Until Antonio Granelli said, “You know anythin’ about the Unione Siciliana?”
“No,” Jennifer said.
“Let me tell you about it, lady.”
“Pop—her name is Jennifer.”
“That’s not no Italian name, Mike. It’s too hard for me to remember. I’ll call you lady, lady. Okay?”
“Okay,” Jennifer replied.
“The Unione Siciliana started in Sicily to protect the poor against injustices. See, the people in power, they robbed the poor. The poor had nothin’—no money, no jobs, no justice. So the Unione was formed. When there was injustice, people came to the members of the secret brotherhood and they got vengeance. Pretty soon the Unione became stronger than the law, because it was the people’s law We believe in what the Bible says, lady.” He looked Jennifer in the eye. “If anyone betrays us, we get vengeance.”
The message was unmistakable.
Jennifer had always known instinctively that if she ever worked for the Organization she would be taking a giant step, but like most outsiders, she had a misconception of what the Organization was like. The Mafia was generally depicted as a bunch of mobsters sitting around ordering people murdered and counting the money from loan-sharking and whorehouses. That was only a part of the picture. The meetings Jennifer attended taught her the rest of it: These were businessmen operating on a scale that was staggering. They owned hotels and banks, restaurants and casinos, insurance companies and factories, building companies and chains of hospitals. They controlled unions and shipping. They were in the record business and sold vending machines. They owned funeral parlors, bakeries and construction companies. Their yearly income was in the billions. How they had acquired those interests was none of Jennifer’s concern. It was her job to defend those of them who got into trouble with the law.
Robert Di Silva had three of Michael Moretti’s men indicted for shaking down a group of lunch wagons. They were charged with conspiracy to interfere with commerce by extortion and seven counts of interference with commerce. The only witness willing to testify against the men was a woman who owned one of the stands.
“She’s going to blow us away,” Michael told Jennifer. “She’s got to be handled.”
“You own a piece of a magazine publishing company, don’t you?” Jennifer asked.
“Yes. What does that have to do with lunch wagons?”
“You’ll see.”
Jennifer quietly arranged for the magazine to offer a large sum of money for the witness’s story. The woman accepted. In court, Jennifer used that to discredit the woman’s motives, and the charges were dismissed.
Jennifer’s relationship with her associates had changed.
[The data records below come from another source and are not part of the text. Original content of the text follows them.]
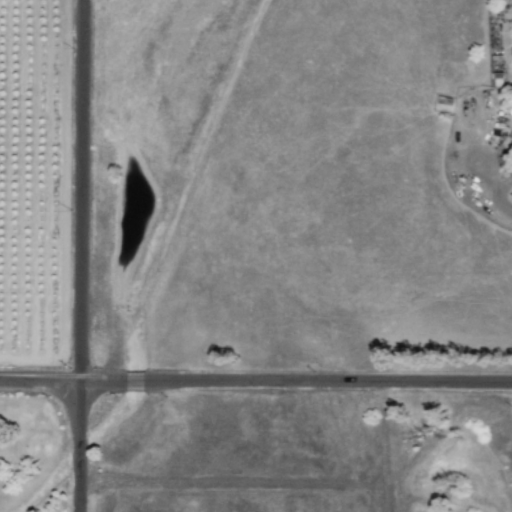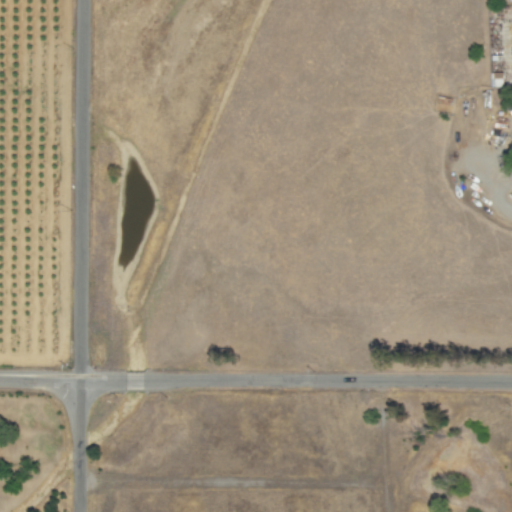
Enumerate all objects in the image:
road: (79, 256)
road: (255, 381)
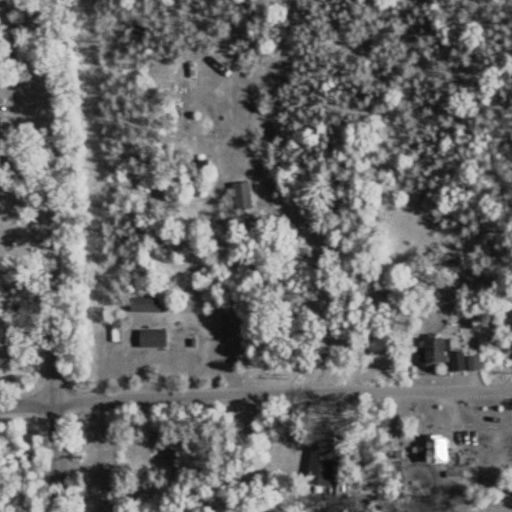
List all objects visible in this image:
building: (0, 132)
building: (243, 195)
road: (57, 255)
road: (305, 310)
building: (436, 353)
road: (255, 392)
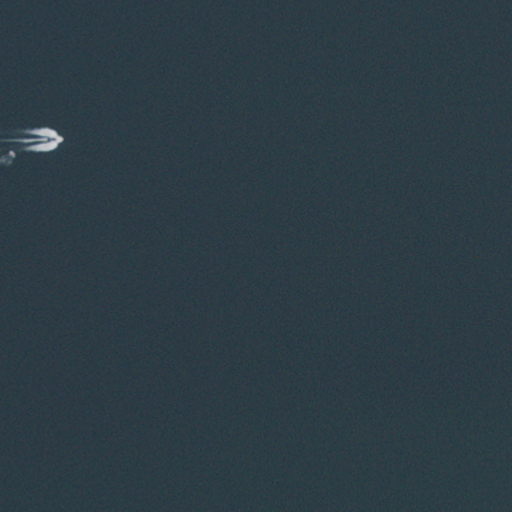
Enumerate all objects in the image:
river: (147, 16)
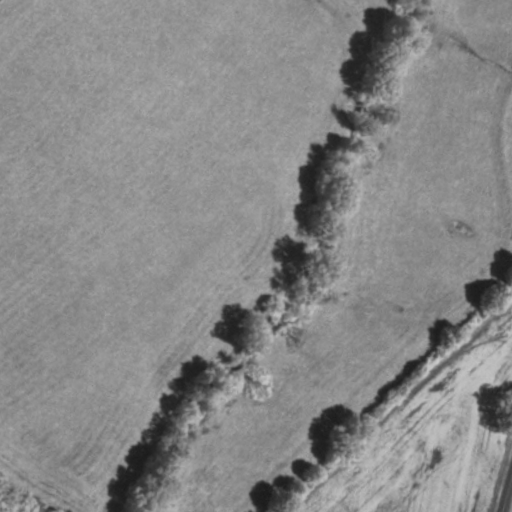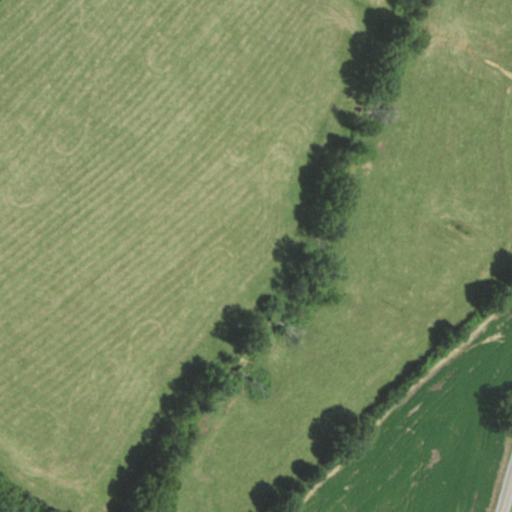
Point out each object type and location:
road: (508, 500)
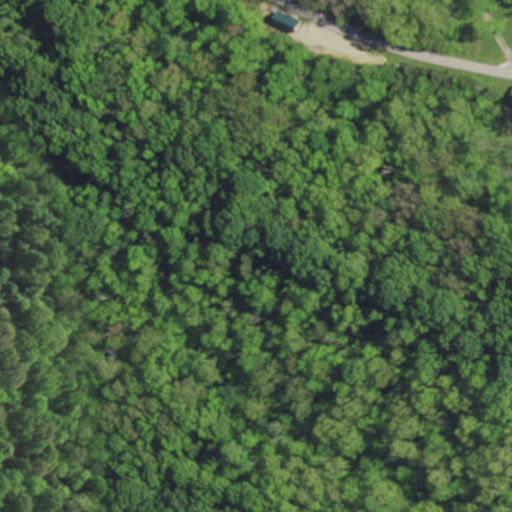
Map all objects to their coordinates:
road: (495, 26)
road: (397, 46)
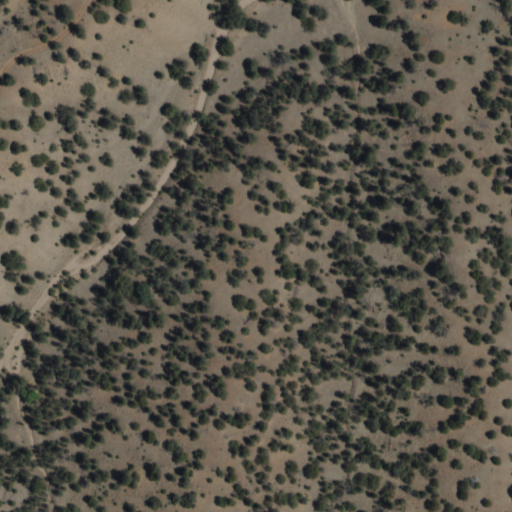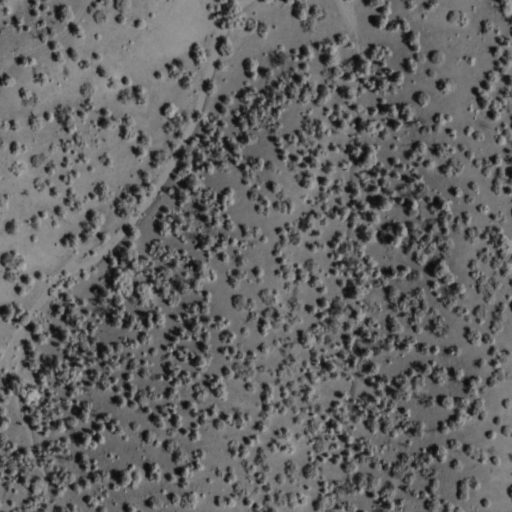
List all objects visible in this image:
road: (48, 40)
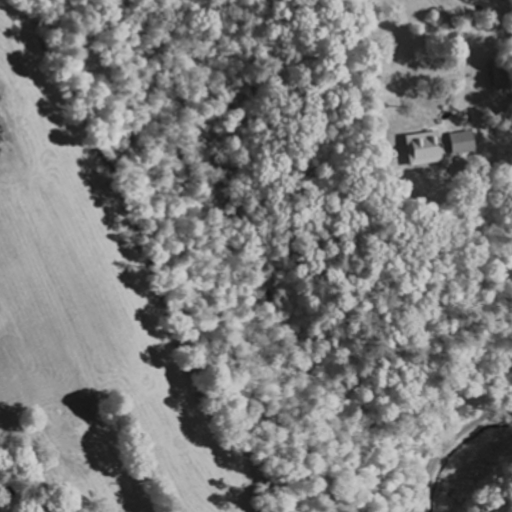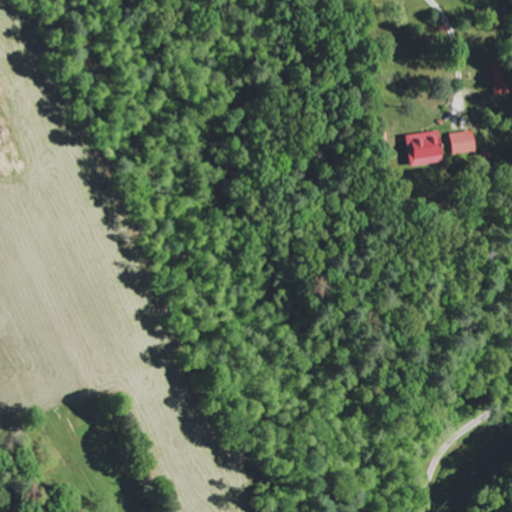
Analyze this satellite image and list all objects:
building: (464, 144)
building: (426, 150)
road: (449, 442)
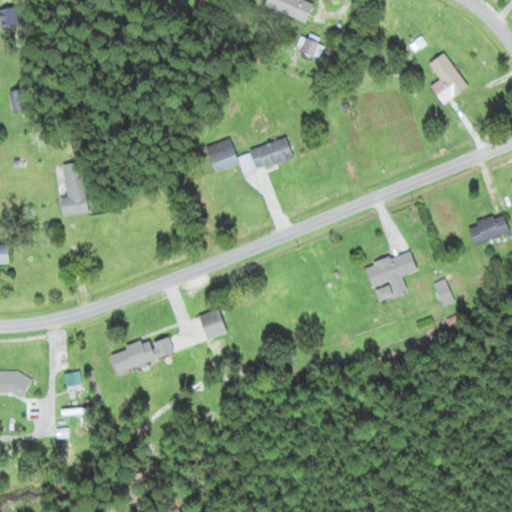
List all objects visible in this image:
building: (292, 8)
road: (497, 24)
building: (447, 80)
building: (20, 101)
building: (249, 156)
building: (75, 190)
building: (489, 229)
road: (258, 245)
building: (4, 254)
building: (391, 275)
building: (143, 353)
building: (14, 384)
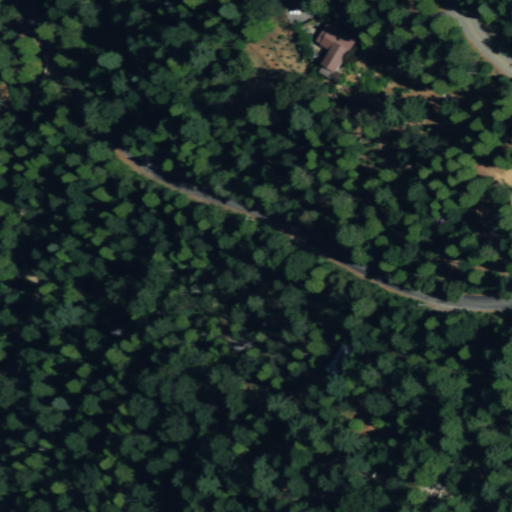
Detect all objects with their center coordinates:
road: (485, 36)
building: (335, 50)
road: (228, 200)
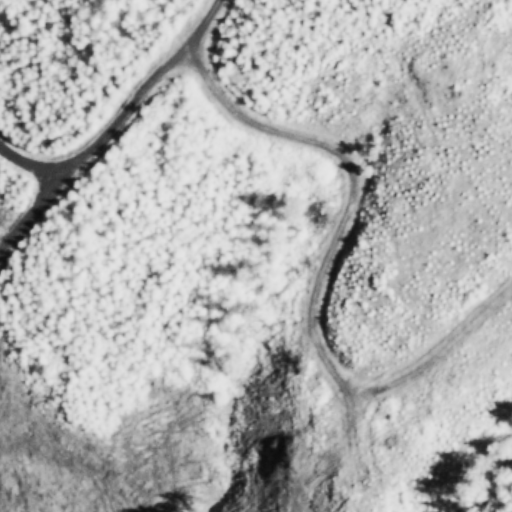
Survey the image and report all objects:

When the office had begun to take a succession of Mafia cases, Ken Bailey had come into Jennifer’s office and said, “What’s going on? You can’t keep representing these hoodlums. They’ll ruin us.”
“Don’t worry about it, Ken. They’ll pay.”
“You can’t be that naive, Jennifer. You’re the one who’s going to pay. They’ll have you hooked.”
Because she had known he was right, Jennifer said angrily, “Drop it, Ken.”
He had looked at her for a long moment, then said, “Right. You’re the boss.”
The Criminal Courts was a small world, and news traveled swiftly. When word got out that Jennifer Parker was defending members of the Organization, well-meaning friends went to her and reiterated the same things that Judge Lawrence Waldman and Ken Bailey had told her.
“If you get involved with these hoodlums, you’ll be tarred with the same brush.”
Jennifer told them all: “Everyone is entitled to be defended.”
She appreciated their warnings, but she felt that they did not apply to her. She was not a part of the Organization; she merely represented some of its members. She was a lawyer, like her father, and she would never do anything that would have made him ashamed of her. The jungle was there, but she was still outside it.
Father Ryan had come to see her. This time it was not to ask her to help out a friend.